Depuis trois ans, le baseball adapté fait son entrée au Québec. Dans les Basses-Laurentides, l'expérience en est à sa première année et reviendra l'an prochain, malgré les défis que tout ça représente.

Un texte de Francis Labbé

« J'aime lancer la balle et frapper la balle », affirme Florence Raposo, de Boisbriand, âgée de 16 ans. Elle en est à sa première année de baseball adapté. « Je cours vite! Je joue tous les samedis. J'aime ça, être avec mes amis Sandrine, Catou, Julien, Félix, Mathys et Louis-Olivier. »

Florence est trisomique. Les joueurs de son équipe ont différents handicaps : autisme et paraplégie, entre autres. « Au baseball adapté, personne n'est refusé », explique Marie-Ève Lépine, directrice générale adjointe de l'Association régionale de loisirs pour personnes handicapées des Laurentides.

Le baseball adapté existe aux États-Unis depuis plusieurs décennies. Il est arrivé au Canada dans les années quatre-vingt. Baseball Laval a été la première association québécoise à le mettre en pratique, il y a trois ans. L'équipe des Laurentides, les Lions de Saint-Jérôme, en est à sa première saison.

Le sport qui s'adapte aux enfants handicapés

Les joueuses et joueurs des Lions de Saint-Jérôme participent à des ateliers de baseball et font des mini-matchs. « On a des bâtons en mousse, de différentes duretés et de différentes grosseurs. Même chose pour les balles. Quant aux plans d'entraînement, on les adapte aux joueurs », ajoute Mme Lépine.

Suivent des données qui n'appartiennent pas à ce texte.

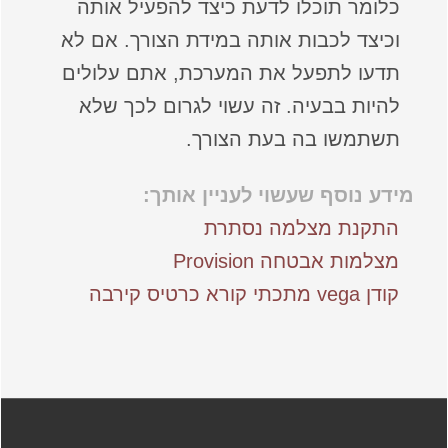
כלומר תוכלו לדעת כיצד להפעיל אותה
וכיצד לכבות אותה במידת הצורך. אם לא
תדעו לתפעל את המערכת, אתם עלולים
להיות בבעיה. זה עשוי לגרום לכך שלא
תשתמשו בה בעת הצורך.
מידע נוסף שעשוי לעניין אותך:
התקנת מצלמה נסתרת
מצלמות אבטחה Provision
קודן vega מתכתי קורא כרטיס קירבה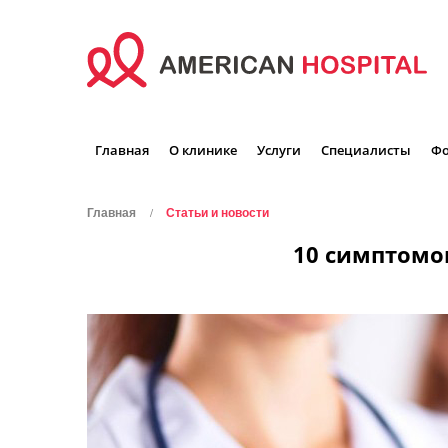
Главная
О клинике
Услуги
Специалисты
Фо
Главная
Статьи и новости
10 симптомов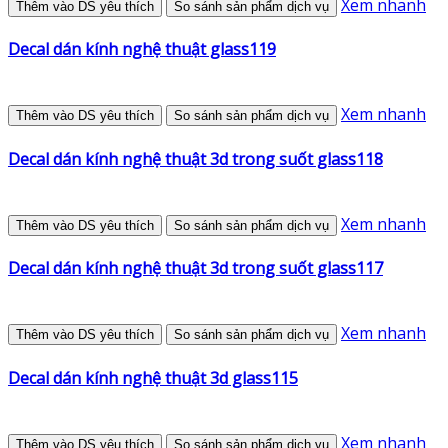
Xem nhanh
Thêm vào DS yêu thích
So sánh sản phẩm dịch vụ
Decal dán kính nghệ thuật glass119
Xem nhanh
Thêm vào DS yêu thích
So sánh sản phẩm dịch vụ
Decal dán kính nghệ thuật 3d trong suốt glass118
Xem nhanh
Thêm vào DS yêu thích
So sánh sản phẩm dịch vụ
Decal dán kính nghệ thuật 3d trong suốt glass117
Xem nhanh
Thêm vào DS yêu thích
So sánh sản phẩm dịch vụ
Decal dán kính nghệ thuật 3d glass115
Xem nhanh
Thêm vào DS yêu thích
So sánh sản phẩm dịch vụ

De plus, les entraîneurs sont des intervenants diplômés en travail social ou en psychoéducation, entre autres. Ils ont pour mandat de s'assurer que les joueurs peuvent accomplir les gestes reliés au sport et s'amuser pendant les activités.

Socialisation

Pour Mario Raposo, le père de Florence, cette activité plaît particulièrement à sa fille et lui apporte beaucoup. « Quand elle met sa casquette et son chandail, elle est très très fière », explique M. Raposo.

« D'être avec des amis, dans une activité physique, lui apporte de la motivation. Elle me demande parfois d'aller lancer la balle avec elle. Simplement de prendre une balle, la lancer et l'attraper, ce n'est pas si simple pour des enfants trisomiques. C'est une belle petite découverte » ajoute M. Raposo, qui est devenu entraîneur des Lions.

Activités en émergence

Pour l'Association québécoise pour le loisir des personnes handicapées, ce genre d'activités sportives pour jeunes handicapés est en augmentation. « La scène d'inclusion est très bien tissée en ce moment », affirme Marc Saint-Onge, directeur.

« Mais l'acceptation de la différence est beaucoup plus grande aujourd'hui et les plateformes s'installent, notamment dans le domaine des activités de plein air », ajoute Marc Saint-Onge.